In the scene you're about to do, what just happened the "moment before"?
Something ALWAYS happened just before this. Sometimes the script will give you clues, sometimes it's totally up to you.
We could easily make a list of what it could be when it's up to us...
You could have...
...just had a fight.
...just woken up.
...just stepped in dog shit.
...just got laid.
...just had your dog die.
...just got a new job.
...just quit your job.
...just won a $5,000 scratch ticket.
You get the idea.
Go make your own list. At least 10 items. Pic two for the sides today.
P.S. I find it's better to make a list that has nothing to do with the scene you're about to do. This way, you get to try some really random stuff, and have a little more outside-of-the-box fun.
Of course, if it's obvious what just happened, you should probably try on that choice too.
The natural next step after "Be a fuck-up," is naturally, not caring at all whether or not you get the job.
This may seem counterintuitive at first. As in, "If I don't care, I won't do a good job."
But that's not what I'm saying. Getting the job would be nice and all, but that's not why you're in the room. You're in the room to show them the shit you can do with those four pages in your hand. You're there to show them the work you put into these four pages. To show them that you made some frikkin' choices. That you're NOT BORING. That you're engaged with the material. That's why you're in the room.
Whether you get the job or not is soooo far out of your control that you shouldn't even be thinking about that AT ALL. The more you think about the job, the more your stupid brain starts spinning out of control with all kinds of crazy scenarios and stories about how you're finally going to get your new apartment and by a house for your mom. Guess what, you're not. All you're gonna do is walk into that room, and kill it. After that, who knows.
Do you read every day?
You should be. Find something. Non-fiction. Something without a lot of emotion. Something that you're not going to ry to "act" by accident.
History books are great for this. The History of Acting, something like that.
Read four(4) pages, or about 5-10 minutes every day. Out loud. Don't stop for corrections, just make yourself keep talking. This does 2 things.
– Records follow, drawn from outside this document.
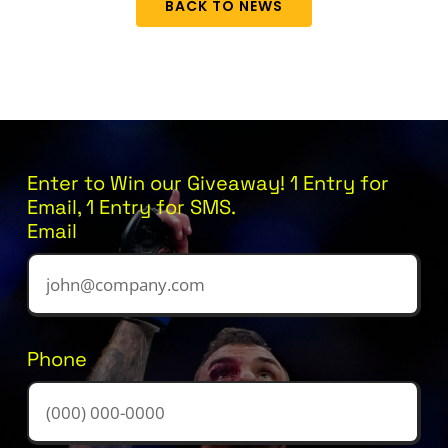
BACK TO NEWS
Enter to Win our Giveaway! 1 Entry for
Email, 1 Entry for SMS.
Email
Phone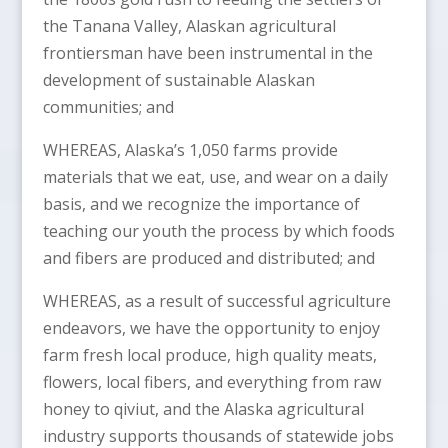
the Tanana Valley, Alaskan agricultural
frontiersman have been instrumental in the
development of sustainable Alaskan
communities; and
WHEREAS, Alaska’s 1,050 farms provide
materials that we eat, use, and wear on a daily
basis, and we recognize the importance of
teaching our youth the process by which foods
and fibers are produced and distributed; and
WHEREAS, as a result of successful agriculture
endeavors, we have the opportunity to enjoy
farm fresh local produce, high quality meats,
flowers, local fibers, and everything from raw
honey to qiviut, and the Alaska agricultural
industry supports thousands of statewide jobs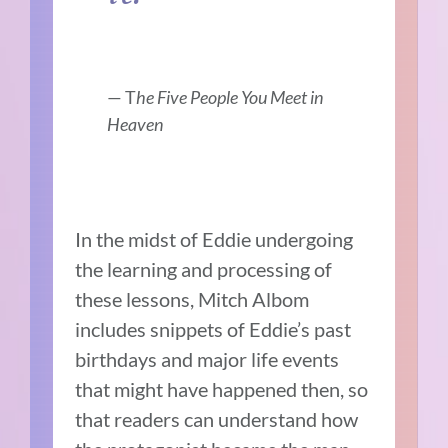
— T
he Five People You Meet in
Heaven
In the midst of Eddie undergoing
the learning and processing of
these lessons, Mitch Albom
includes snippets of Eddie’s past
birthdays and major life events
that might have happened then, so
that readers can understand how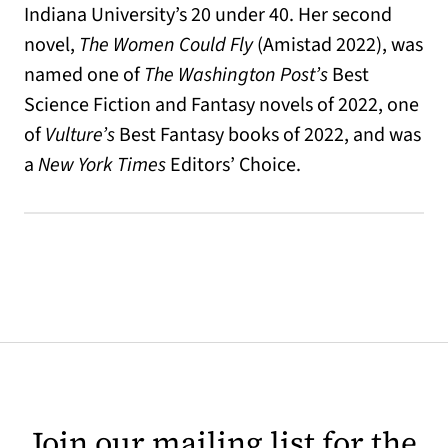
Indiana University’s 20 under 40. Her second
novel,
The Women Could Fly
(Amistad 2022), was
named one of
T
he Washington Post’s
Best
Science Fiction and Fantasy novels of 2022, one
of
Vulture’s
Best Fantasy books of 2022, and was
a
New York Times
Editors’ Choice.
Join our mailing list for the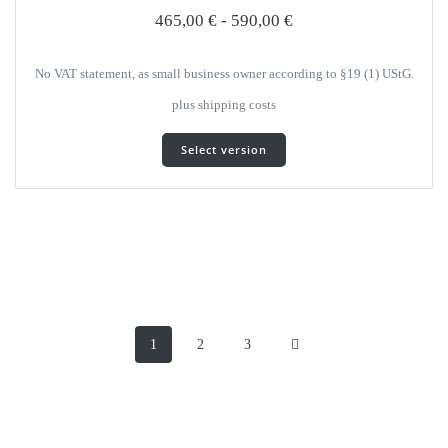
selected
465,00
€
-
590,00
€
on
the
product
No VAT statement, as small business owner according to §19 (1) UStG.
page
plus
shipping costs
This
Select version
product
has
several
variants.
The
options
can
be
Posts
selected
on
Page
Page
Page
1
2
3
navigation
the
product
page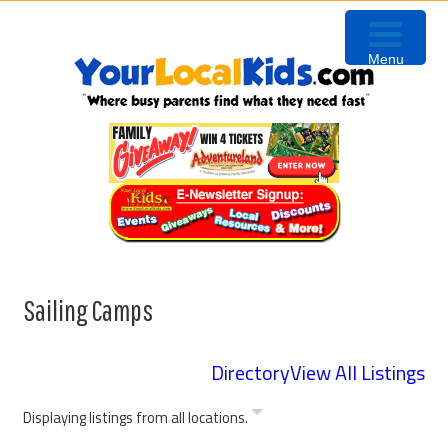
Skip
Skip
Skip
Skip
to
to
to
to
Menu
primary
content
primary
footer
navigation
sidebar
Sailing Camps
Directory
View All Listings
Displaying listings from all locations.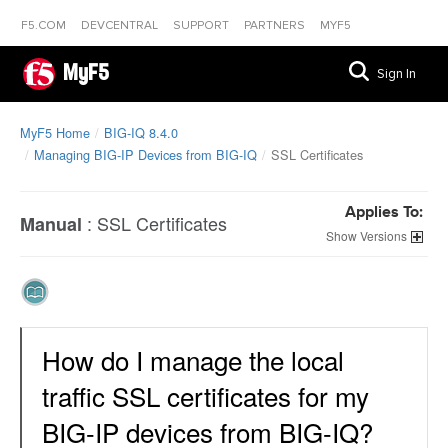
F5.COM
DEVCENTRAL
SUPPORT
PARTNERS
MYF5
MyF5
Sign In
MyF5 Home
BIG-IQ 8.4.0
Managing BIG-IP Devices from BIG-IQ
SSL Certificates
Applies To:
:
SSL Certificates
Manual
Versions
How do I manage the local
traffic SSL certificates for my
BIG-IP devices from BIG-IQ?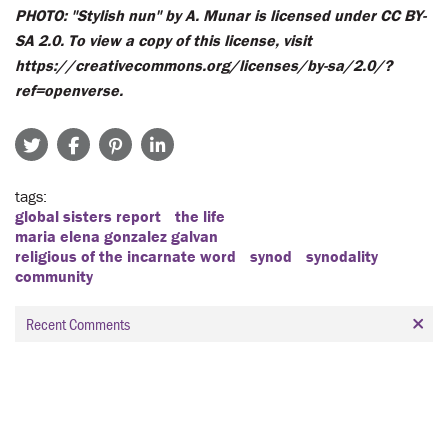
PHOTO: "Stylish nun" by A. Munar is licensed under CC BY-
SA 2.0. To view a copy of this license, visit
https://creativecommons.org/licenses/by-sa/2.0/?
ref=openverse.
tags
global sisters report
the life
maria elena gonzalez galvan
religious of the incarnate word
synod
synodality
community
Recent Comments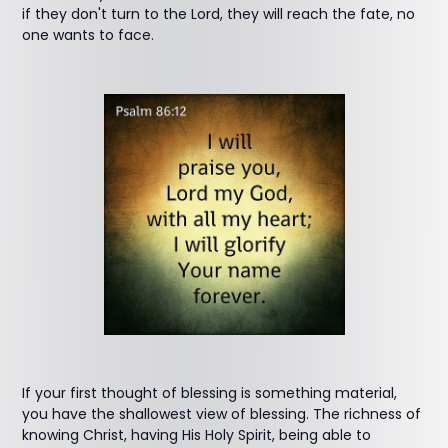
if they don't turn to the Lord, they will reach the fate, no
one wants to face.
If your first thought of blessing is something material,
you have the shallowest view of blessing. The richness of
knowing Christ, having His Holy Spirit, being able to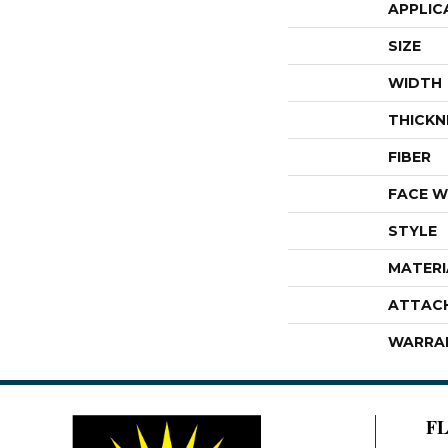
APPLIC
SIZE
WIDTH
THICKN
FIBER
FACE W
STYLE
MATERI
ATTAC
WARRA
F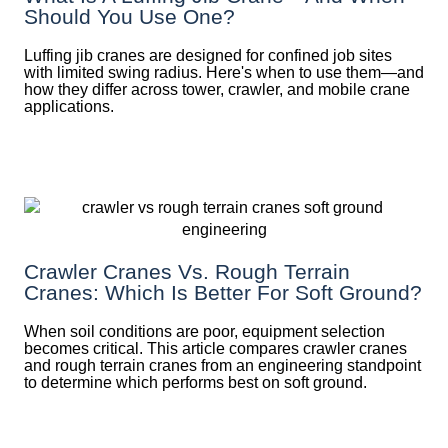
Should You Use One?
Luffing jib cranes are designed for confined job sites
with limited swing radius. Here's when to use them—and
how they differ across tower, crawler, and mobile crane
applications.
Crawler Cranes Vs. Rough Terrain
Cranes: Which Is Better For Soft Ground?
When soil conditions are poor, equipment selection
becomes critical. This article compares crawler cranes
and rough terrain cranes from an engineering standpoint
to determine which performs best on soft ground.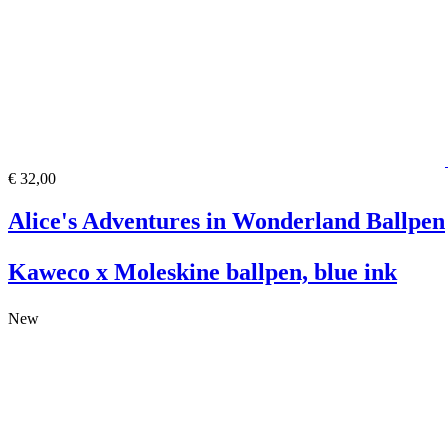
€ 32,00
Alice's Adventures in Wonderland Ballpen
Kaweco x Moleskine ballpen, blue ink
New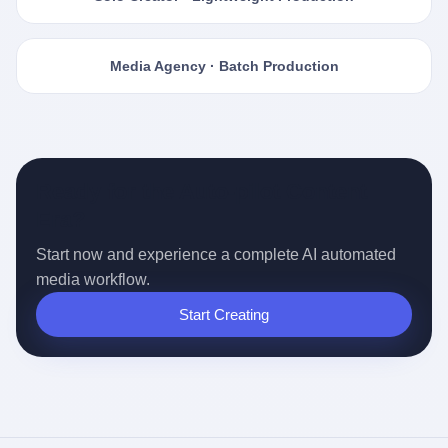
Media Agency · Batch Production
Ready for the Auto-pilot Content
Era?
Start now and experience a complete AI automated
media workflow.
Start Creating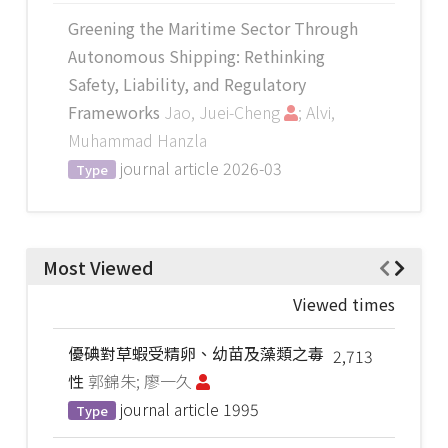
Greening the Maritime Sector Through
Autonomous Shipping: Rethinking
Safety, Liability, and Regulatory
Frameworks
Jao, Juei-Cheng
; Alvi,
Muhammad Hanzla
journal article
2026-03
Type
Most Viewed
Viewed times
優碘對草蝦受精卵、幼苗及藻類之毒
2,713
性
郭錦朱; 廖一久
journal article
1995
Type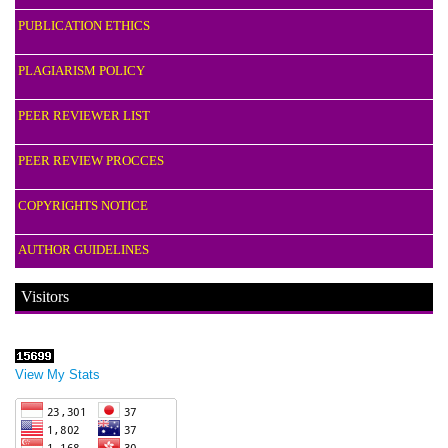
PUBLICATION ETHICS
PLAGIARISM POLICY
PEER REVIEWER LIST
PEER REVIEW PROCCES
COPYRIGHTS NOTICE
AUTHOR GUIDELINES
Visitors
View My Stats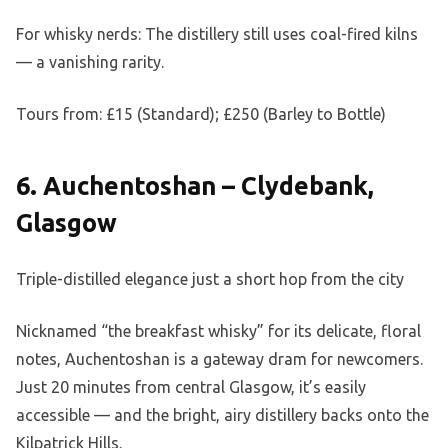
For whisky nerds: The distillery still uses coal-fired kilns
— a vanishing rarity.
Tours from: £15 (Standard); £250 (Barley to Bottle)
6. Auchentoshan – Clydebank,
Glasgow
Triple-distilled elegance just a short hop from the city
Nicknamed “the breakfast whisky” for its delicate, floral
notes, Auchentoshan is a gateway dram for newcomers.
Just 20 minutes from central Glasgow, it’s easily
accessible — and the bright, airy distillery backs onto the
Kilpatrick Hills.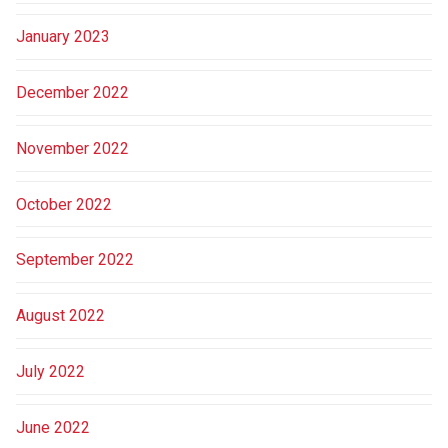
January 2023
December 2022
November 2022
October 2022
September 2022
August 2022
July 2022
June 2022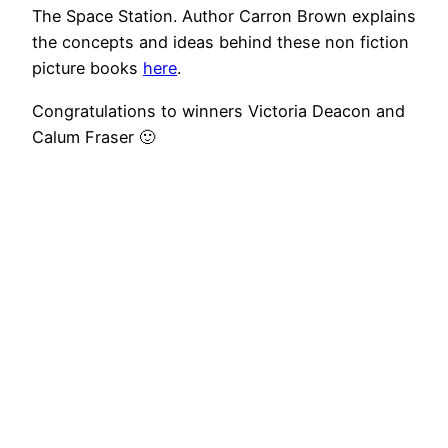
The Space Station. Author Carron Brown explains
the concepts and ideas behind these non fiction
picture books
here
.
Congratulations to winners Victoria Deacon and
Calum Fraser 🙂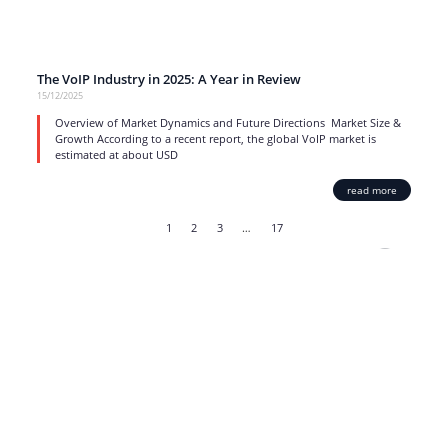
The VoIP Industry in 2025: A Year in Review
15/12/2025
Overview of Market Dynamics and Future Directions Market Size &
Growth According to a recent report, the global VoIP market is
estimated at about USD
read more
1
2
3
…
17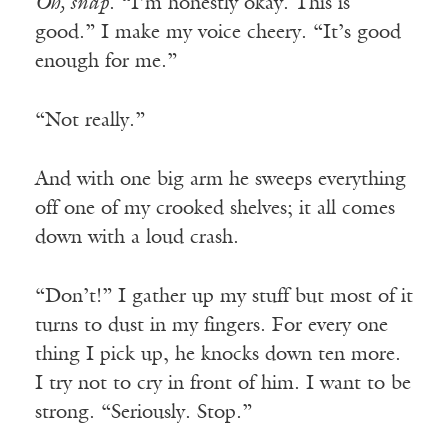
Oh, snap
. “I’m honestly okay. This is
good.” I make my voice cheery. “It’s good
enough for me.”
“Not really.”
And with one big arm he sweeps everything
off one of my crooked shelves; it all comes
down with a loud crash.
“Don’t!” I gather up my stuff but most of it
turns to dust in my fingers. For every one
thing I pick up, he knocks down ten more.
I try not to cry in front of him. I want to be
strong. “Seriously. Stop.”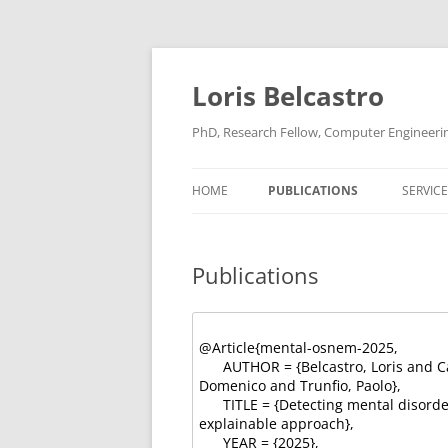
Loris Belcastro
PhD, Research Fellow, Computer Engineering,
HOME
PUBLICATIONS
SERVICE
Publications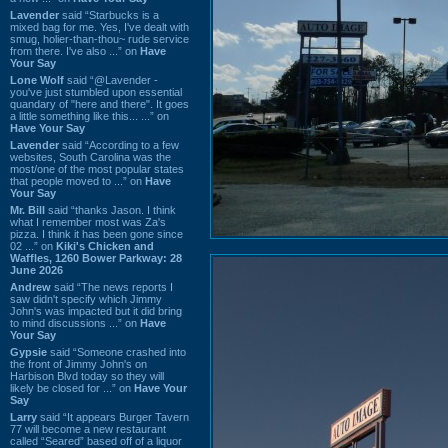
Lavender
said “Starbucks is a
mixed bag for me. Yes, I've dealt with
smug, holier-than-thou~ rude service
from there. I've also ...” on
Have
Your Say
Lone Wolf
said “@Lavender -
you've just stumbled upon essential
quandary of "here and there". It goes
a little something like this... ...” on
Have Your Say
Lavender
said “According to a few
websites, South Carolina was the
most/one of the most popular states
that people moved to ...” on
Have
Your Say
Mr. Bill
said “thanks Jason. I think
what I remember most was Za's
pizza. I think it has been gone since
02 ...” on
Kiki's Chicken and
Waffles, 1260 Bower Parkway: 28
June 2026
Andrew
said “The news reports I
saw didn't specify which Jimmy
John's was impacted but it did bring
to mind discussions ...” on
Have
Your Say
Gypsie
said “Someone crashed into
the front of Jimmy John's on
Harbison Blvd today so they will
likely be closed for ...” on
Have Your
Say
Larry
said “It appears Burger Tavern
77 will become a new restaurant
called “Seared” based off of a liquor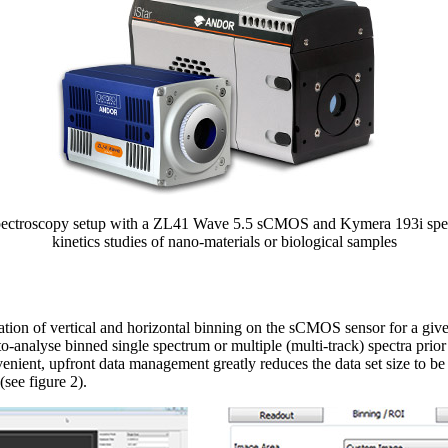
pectroscopy setup with a ZL41 Wave 5.5 sCMOS and Kymera 193i spec
kinetics studies of nano-materials or biological samples
ion of vertical and horizontal binning on the sCMOS sensor for a give
o-analyse binned single spectrum or multiple (multi-track) spectra prior
enient, upfront data management greatly reduces the data set size to b
(see figure 2).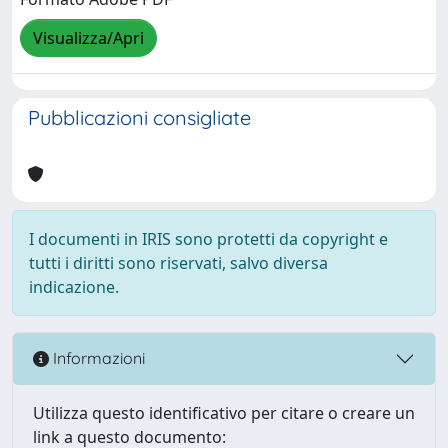
Visualizza/Apri
Pubblicazioni consigliate
I documenti in IRIS sono protetti da copyright e
tutti i diritti sono riservati, salvo diversa
indicazione.
Informazioni
Utilizza questo identificativo per citare o creare un
link a questo documento: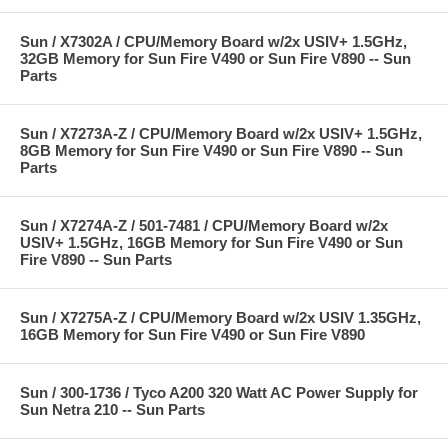
Sun / X7302A / CPU/Memory Board w/2x USIV+ 1.5GHz,
32GB Memory for Sun Fire V490 or Sun Fire V890 -- Sun
Parts
Sun / X7273A-Z / CPU/Memory Board w/2x USIV+ 1.5GHz,
8GB Memory for Sun Fire V490 or Sun Fire V890 -- Sun
Parts
Sun / X7274A-Z / 501-7481 / CPU/Memory Board w/2x
USIV+ 1.5GHz, 16GB Memory for Sun Fire V490 or Sun
Fire V890 -- Sun Parts
Sun / X7275A-Z / CPU/Memory Board w/2x USIV 1.35GHz,
16GB Memory for Sun Fire V490 or Sun Fire V890
Sun / 300-1736 / Tyco A200 320 Watt AC Power Supply for
Sun Netra 210 -- Sun Parts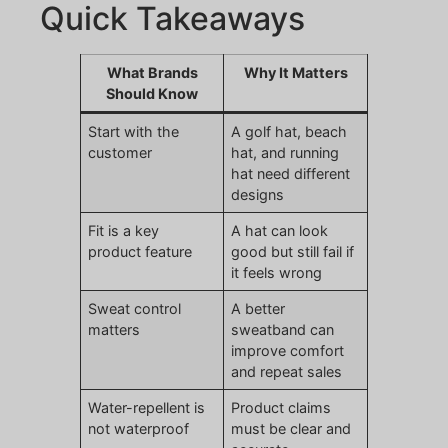
Quick Takeaways
What Brands
Why It Matters
Should Know
Start with the
A golf hat, beach
customer
hat, and running
hat need different
designs
Fit is a key
A hat can look
product feature
good but still fail if
it feels wrong
Sweat control
A better
matters
sweatband can
improve comfort
and repeat sales
Water-repellent is
Product claims
not waterproof
must be clear and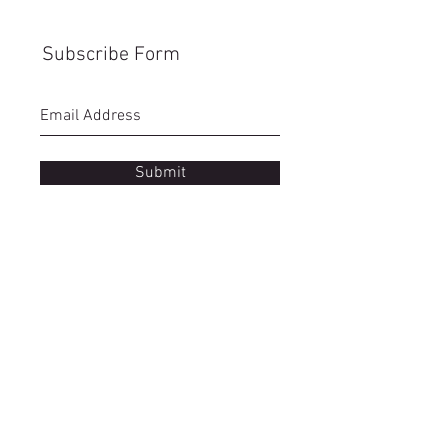
Subscribe Form
Submit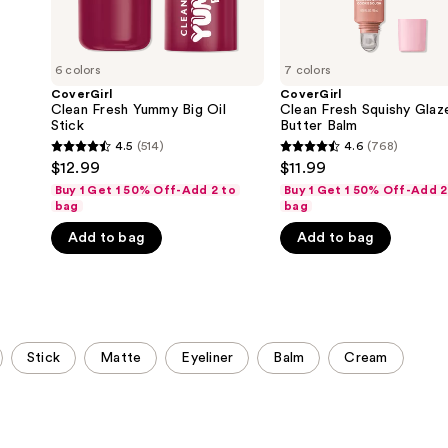
6 colors
7 colors
CoverGirl
CoverGirl
Clean Fresh Yummy Big Oil
Clean Fresh Squishy Glaz
Stick
Butter Balm
4.5
(514)
4.6
(768)
4.5
4.6
$12.99
$11.99
out
out
Buy 1 Get 1 50% Off-Add 2 to
Buy 1 Get 1 50% Off-Add 2
of
of
bag
bag
5
5
Add to bag
Add to bag
stars
stars
;
;
514
768
reviews
reviews
Stick
Matte
Eyeliner
Balm
Cream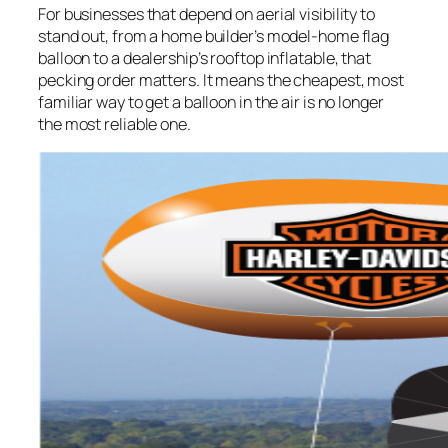
For businesses that depend on aerial visibility to
stand out, from a home builder’s model-home flag
balloon to a dealership’s rooftop inflatable, that
pecking order matters. It means the cheapest, most
familiar way to get a balloon in the air is no longer
the most reliable one.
1 - it gets you used to reading off the page, so if someone hands you something, you're not stuttering through it
2 - it gets you used to hearing yourself. Half the time you're auditioning/acting, you too damn busy thinking, "Did that sound right?" When, really, it's got little to do with the actual words, and more to do with the feeling that delivers them. The words are just information. The real scene is in the emotion.
Oh, and DON'T read something all emotional. Get a history book, or someone's autobiography, or The History of Acting. It should be something that you're not trying to "put emotion into."
Read out loud every day. You'll be a better actor because of it.